How to Roll Out an Argentine Steakhouse… in Paraguay

When the welcome party is a single cow tethered to the grassy roundabout next to Asunción’s Silvio Pettirossi airport, this trip will inevitably prove to be a fruitful beef fact-finding mission.

Paraguayan meating.
Paraguayan meating.

The task: to find out how an Argentine steakhouse rolls out its concept in neighboring Paraguay. The challenger? Buenos Aires’ legendary La Cabrera, which already serves classic cuts such as bife de chorizo in Santa Cruz de la Sierra, Lima, Rio de Janeiro, and Manila. The key difference in Paraguay, however, is that chef patron Gastón Riveira has worked intensely with a local meatpacker to ensure this isn’t just a copy-and-paste parrilla.
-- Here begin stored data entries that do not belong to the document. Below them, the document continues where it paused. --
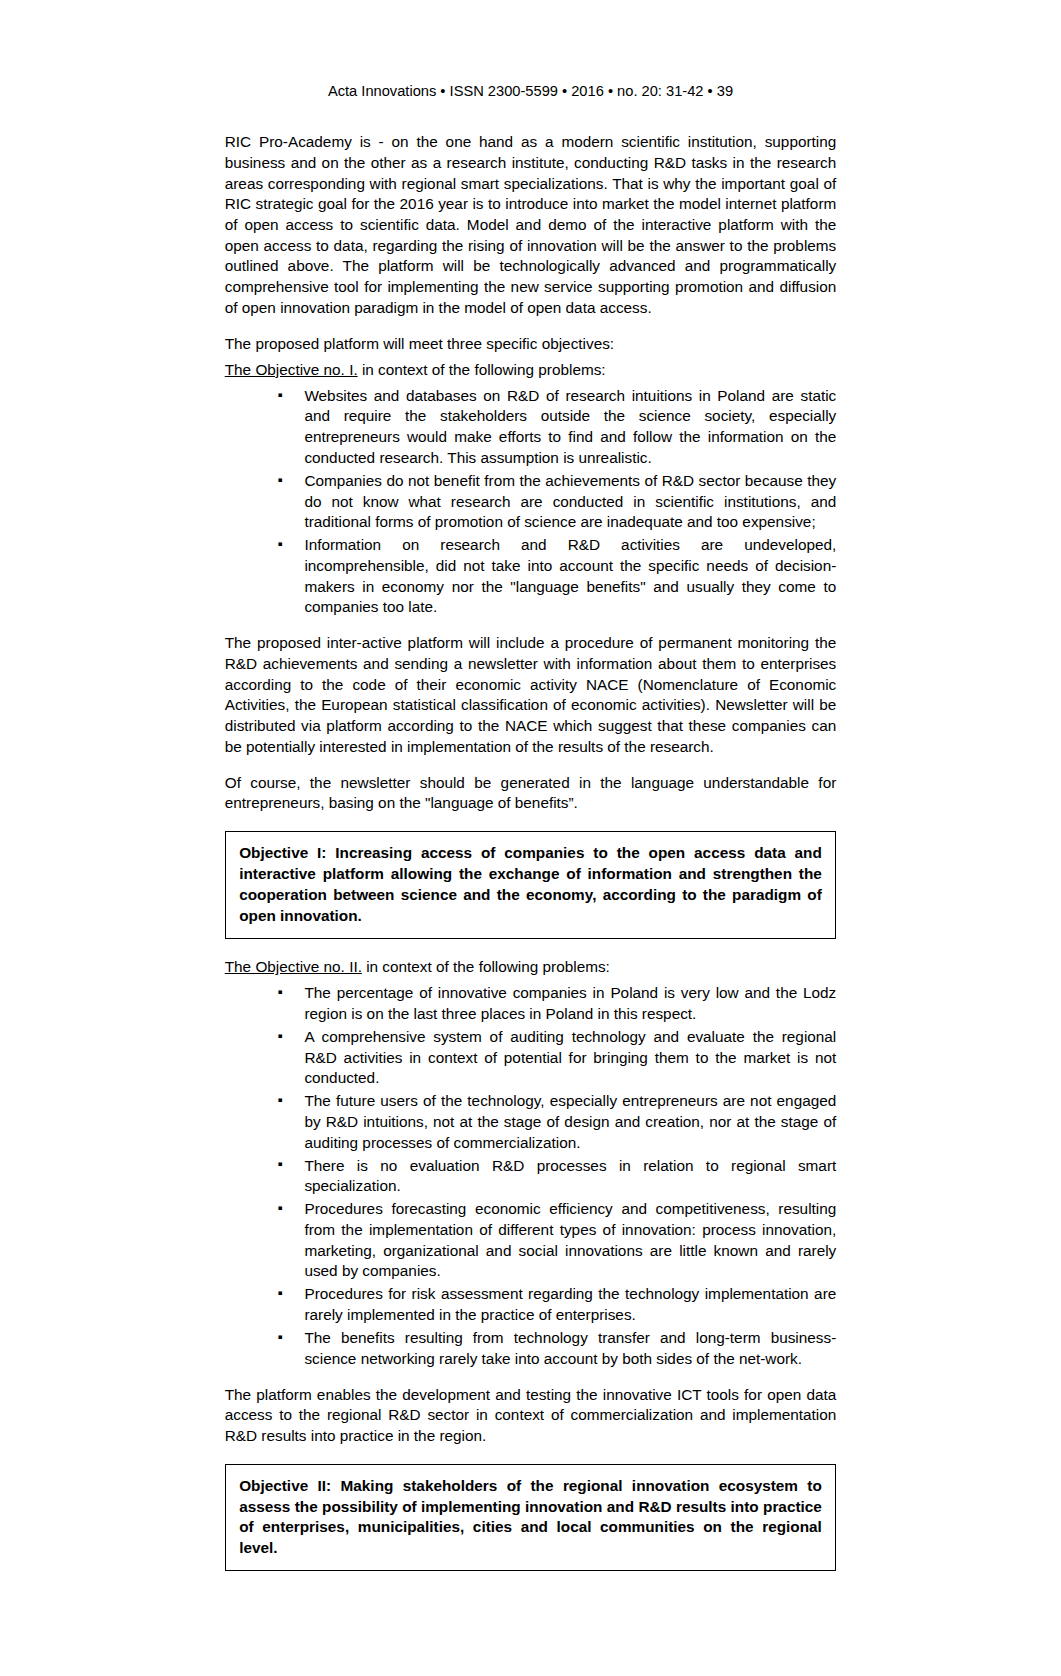Acta Innovations • ISSN 2300-5599 • 2016 • no. 20: 31-42 • 39
RIC Pro-Academy is - on the one hand as a modern scientific institution, supporting business and on the other as a research institute, conducting R&D tasks in the research areas corresponding with regional smart specializations. That is why the important goal of RIC strategic goal for the 2016 year is to introduce into market the model internet platform of open access to scientific data. Model and demo of the interactive platform with the open access to data, regarding the rising of innovation will be the answer to the problems outlined above. The platform will be technologically advanced and programmatically comprehensive tool for implementing the new service supporting promotion and diffusion of open innovation paradigm in the model of open data access.
The proposed platform will meet three specific objectives:
The Objective no. I. in context of the following problems:
Websites and databases on R&D of research intuitions in Poland are static and require the stakeholders outside the science society, especially entrepreneurs would make efforts to find and follow the information on the conducted research. This assumption is unrealistic.
Companies do not benefit from the achievements of R&D sector because they do not know what research are conducted in scientific institutions, and traditional forms of promotion of science are inadequate and too expensive;
Information on research and R&D activities are undeveloped, incomprehensible, did not take into account the specific needs of decision-makers in economy nor the "language benefits" and usually they come to companies too late.
The proposed inter-active platform will include a procedure of permanent monitoring the R&D achievements and sending a newsletter with information about them to enterprises according to the code of their economic activity NACE (Nomenclature of Economic Activities, the European statistical classification of economic activities). Newsletter will be distributed via platform according to the NACE which suggest that these companies can be potentially interested in implementation of the results of the research.
Of course, the newsletter should be generated in the language understandable for entrepreneurs, basing on the "language of benefits”.
Objective I: Increasing access of companies to the open access data and interactive platform allowing the exchange of information and strengthen the cooperation between science and the economy, according to the paradigm of open innovation.
The Objective no. II. in context of the following problems:
The percentage of innovative companies in Poland is very low and the Lodz region is on the last three places in Poland in this respect.
A comprehensive system of auditing technology and evaluate the regional R&D activities in context of potential for bringing them to the market is not conducted.
The future users of the technology, especially entrepreneurs are not engaged by R&D intuitions, not at the stage of design and creation, nor at the stage of auditing processes of commercialization.
There is no evaluation R&D processes in relation to regional smart specialization.
Procedures forecasting economic efficiency and competitiveness, resulting from the implementation of different types of innovation: process innovation, marketing, organizational and social innovations are little known and rarely used by companies.
Procedures for risk assessment regarding the technology implementation are rarely implemented in the practice of enterprises.
The benefits resulting from technology transfer and long-term business-science networking rarely take into account by both sides of the net-work.
The platform enables the development and testing the innovative ICT tools for open data access to the regional R&D sector in context of commercialization and implementation R&D results into practice in the region.
Objective II: Making stakeholders of the regional innovation ecosystem to assess the possibility of implementing innovation and R&D results into practice of enterprises, municipalities, cities and local communities on the regional level.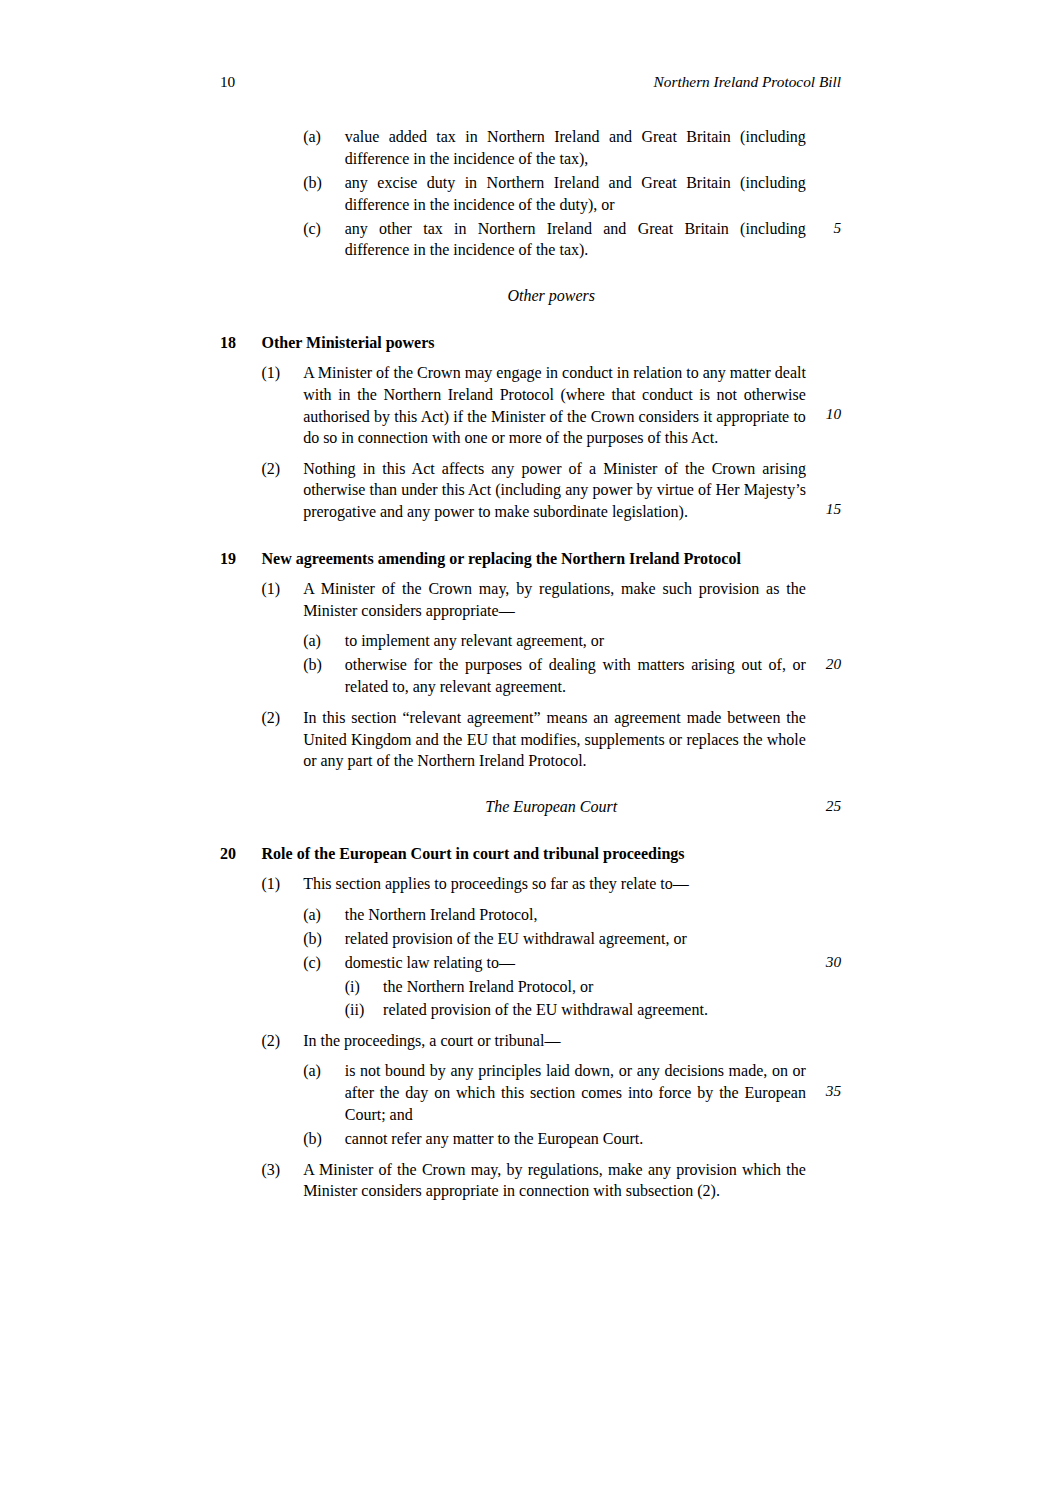10 Northern Ireland Protocol Bill
(a) value added tax in Northern Ireland and Great Britain (including difference in the incidence of the tax),
(b) any excise duty in Northern Ireland and Great Britain (including difference in the incidence of the duty), or
(c) any other tax in Northern Ireland and Great Britain (including difference in the incidence of the tax). 5
Other powers
18 Other Ministerial powers
(1) A Minister of the Crown may engage in conduct in relation to any matter dealt with in the Northern Ireland Protocol (where that conduct is not otherwise authorised by this Act) if the Minister of the Crown considers it appropriate to do so in connection with one or more of the purposes of this Act. 10
(2) Nothing in this Act affects any power of a Minister of the Crown arising otherwise than under this Act (including any power by virtue of Her Majesty’s prerogative and any power to make subordinate legislation). 15
19 New agreements amending or replacing the Northern Ireland Protocol
(1) A Minister of the Crown may, by regulations, make such provision as the Minister considers appropriate—
(a) to implement any relevant agreement, or
(b) otherwise for the purposes of dealing with matters arising out of, or related to, any relevant agreement. 20
(2) In this section “relevant agreement” means an agreement made between the United Kingdom and the EU that modifies, supplements or replaces the whole or any part of the Northern Ireland Protocol.
The European Court 25
20 Role of the European Court in court and tribunal proceedings
(1) This section applies to proceedings so far as they relate to—
(a) the Northern Ireland Protocol,
(b) related provision of the EU withdrawal agreement, or
(c) domestic law relating to— 30
(i) the Northern Ireland Protocol, or
(ii) related provision of the EU withdrawal agreement.
(2) In the proceedings, a court or tribunal—
(a) is not bound by any principles laid down, or any decisions made, on or after the day on which this section comes into force by the European Court; and 35
(b) cannot refer any matter to the European Court.
(3) A Minister of the Crown may, by regulations, make any provision which the Minister considers appropriate in connection with subsection (2).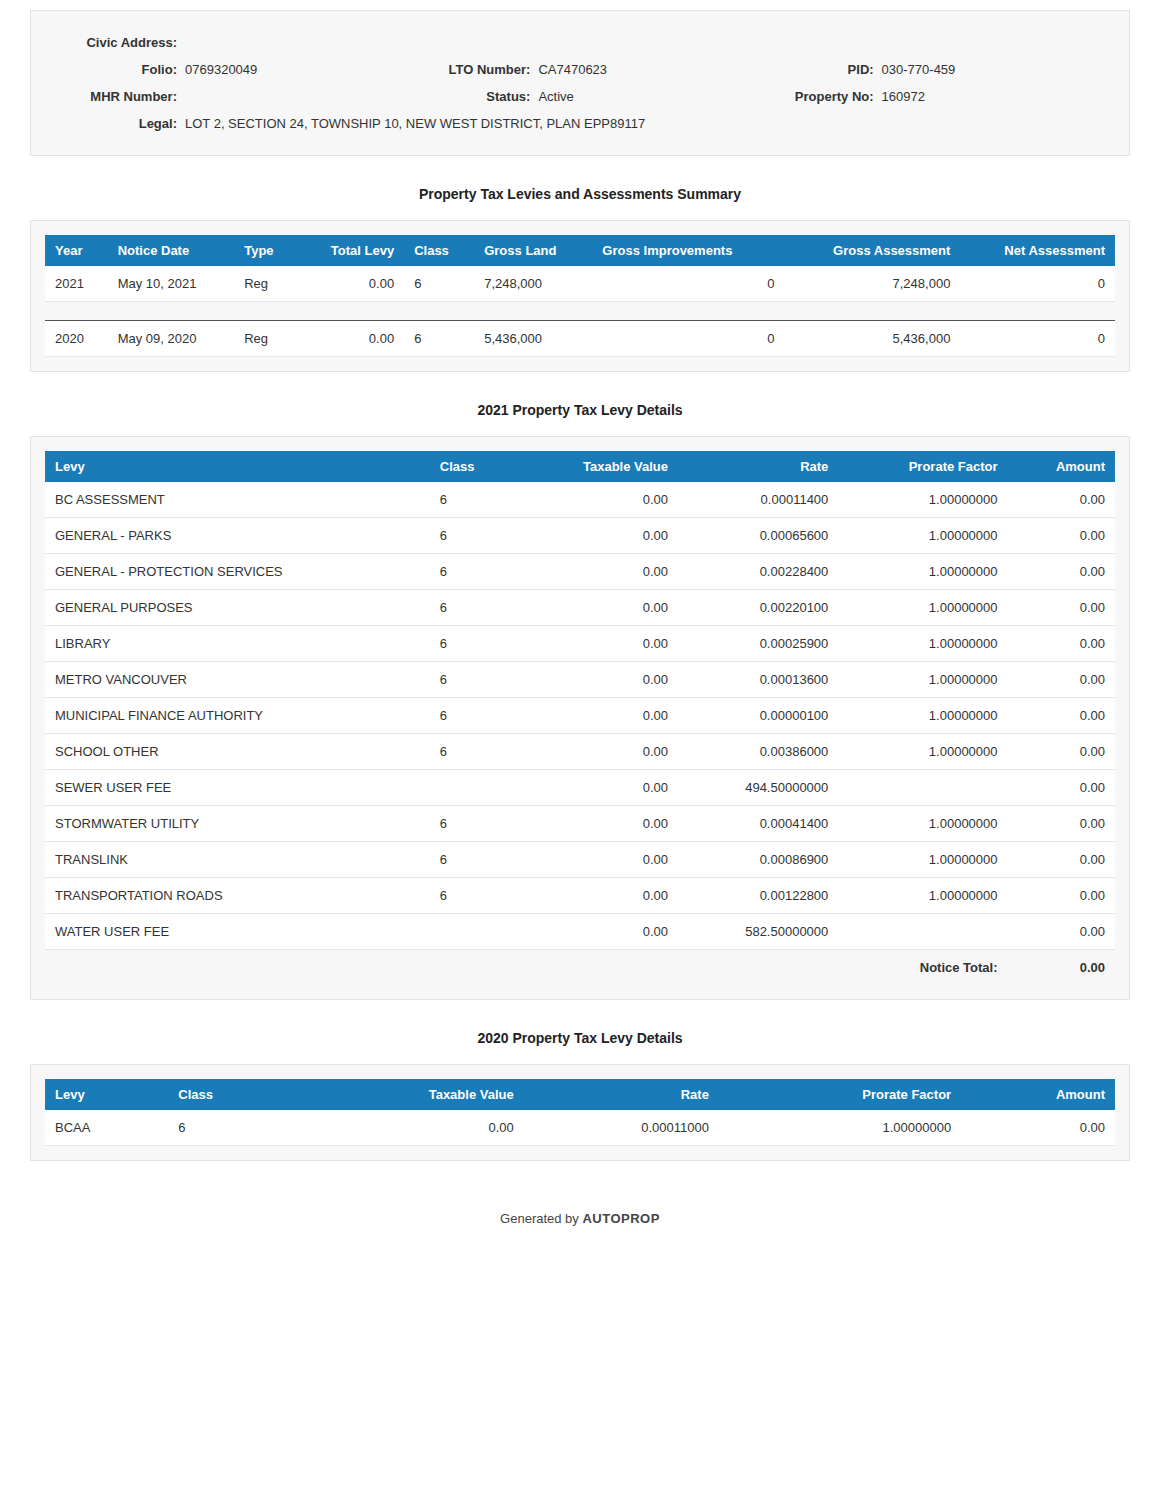| Civic Address: | |
| Folio: | 0769320049 | LTO Number: | CA7470623 | PID: | 030-770-459 |
| MHR Number: | | Status: | Active | Property No: | 160972 |
| Legal: | LOT 2, SECTION 24, TOWNSHIP 10, NEW WEST DISTRICT, PLAN EPP89117 |
Property Tax Levies and Assessments Summary
| Year | Notice Date | Type | Total Levy | Class | Gross Land | Gross Improvements | Gross Assessment | Net Assessment |
| --- | --- | --- | --- | --- | --- | --- | --- | --- |
| 2021 | May 10, 2021 | Reg | 0.00 | 6 | 7,248,000 | 0 | 7,248,000 | 0 |
| 2020 | May 09, 2020 | Reg | 0.00 | 6 | 5,436,000 | 0 | 5,436,000 | 0 |
2021 Property Tax Levy Details
| Levy | Class | Taxable Value | Rate | Prorate Factor | Amount |
| --- | --- | --- | --- | --- | --- |
| BC ASSESSMENT | 6 | 0.00 | 0.00011400 | 1.00000000 | 0.00 |
| GENERAL - PARKS | 6 | 0.00 | 0.00065600 | 1.00000000 | 0.00 |
| GENERAL - PROTECTION SERVICES | 6 | 0.00 | 0.00228400 | 1.00000000 | 0.00 |
| GENERAL PURPOSES | 6 | 0.00 | 0.00220100 | 1.00000000 | 0.00 |
| LIBRARY | 6 | 0.00 | 0.00025900 | 1.00000000 | 0.00 |
| METRO VANCOUVER | 6 | 0.00 | 0.00013600 | 1.00000000 | 0.00 |
| MUNICIPAL FINANCE AUTHORITY | 6 | 0.00 | 0.00000100 | 1.00000000 | 0.00 |
| SCHOOL OTHER | 6 | 0.00 | 0.00386000 | 1.00000000 | 0.00 |
| SEWER USER FEE | | 0.00 | 494.50000000 | | 0.00 |
| STORMWATER UTILITY | 6 | 0.00 | 0.00041400 | 1.00000000 | 0.00 |
| TRANSLINK | 6 | 0.00 | 0.00086900 | 1.00000000 | 0.00 |
| TRANSPORTATION ROADS | 6 | 0.00 | 0.00122800 | 1.00000000 | 0.00 |
| WATER USER FEE | | 0.00 | 582.50000000 | | 0.00 |
| Notice Total: | 0.00 |
2020 Property Tax Levy Details
| Levy | Class | Taxable Value | Rate | Prorate Factor | Amount |
| --- | --- | --- | --- | --- | --- |
| BCAA | 6 | 0.00 | 0.00011000 | 1.00000000 | 0.00 |
Generated by AUTOPROP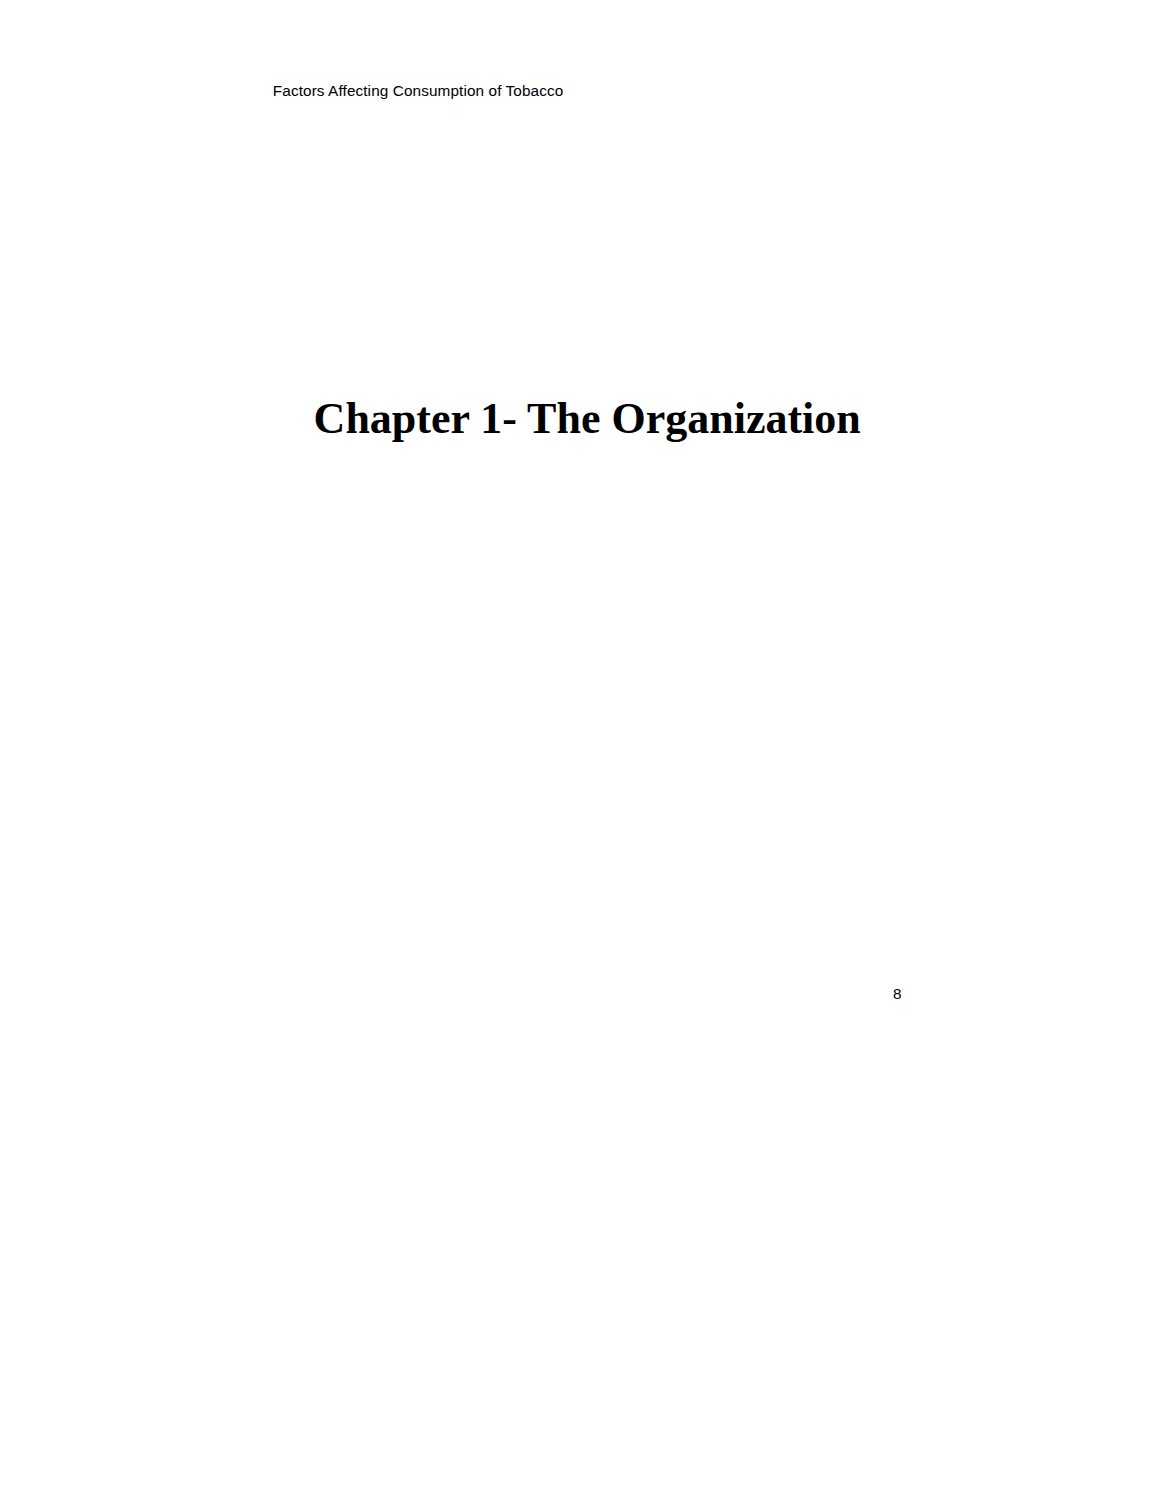Factors Affecting Consumption of Tobacco
Chapter 1- The Organization
8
That’s right, Paraguay produces beef, masses of it, and people love it: in 2008, Paraguay entered Guinness World Records for the largest outdoor asado in the world, for example. And, the industry has been going through ‘a renaissance’, according to the UK’s AHDB Beef & Lamb organization. Herd numbers grew 47 percent between 2005 and 2014, resulting in 270,000 tons exported last year – just 25 percent of total production was devoured at home. Now the world’s eighth-largest exporter, the landlocked nation even outsold Argentina to beef-consuming powerhouses China and Russia last year.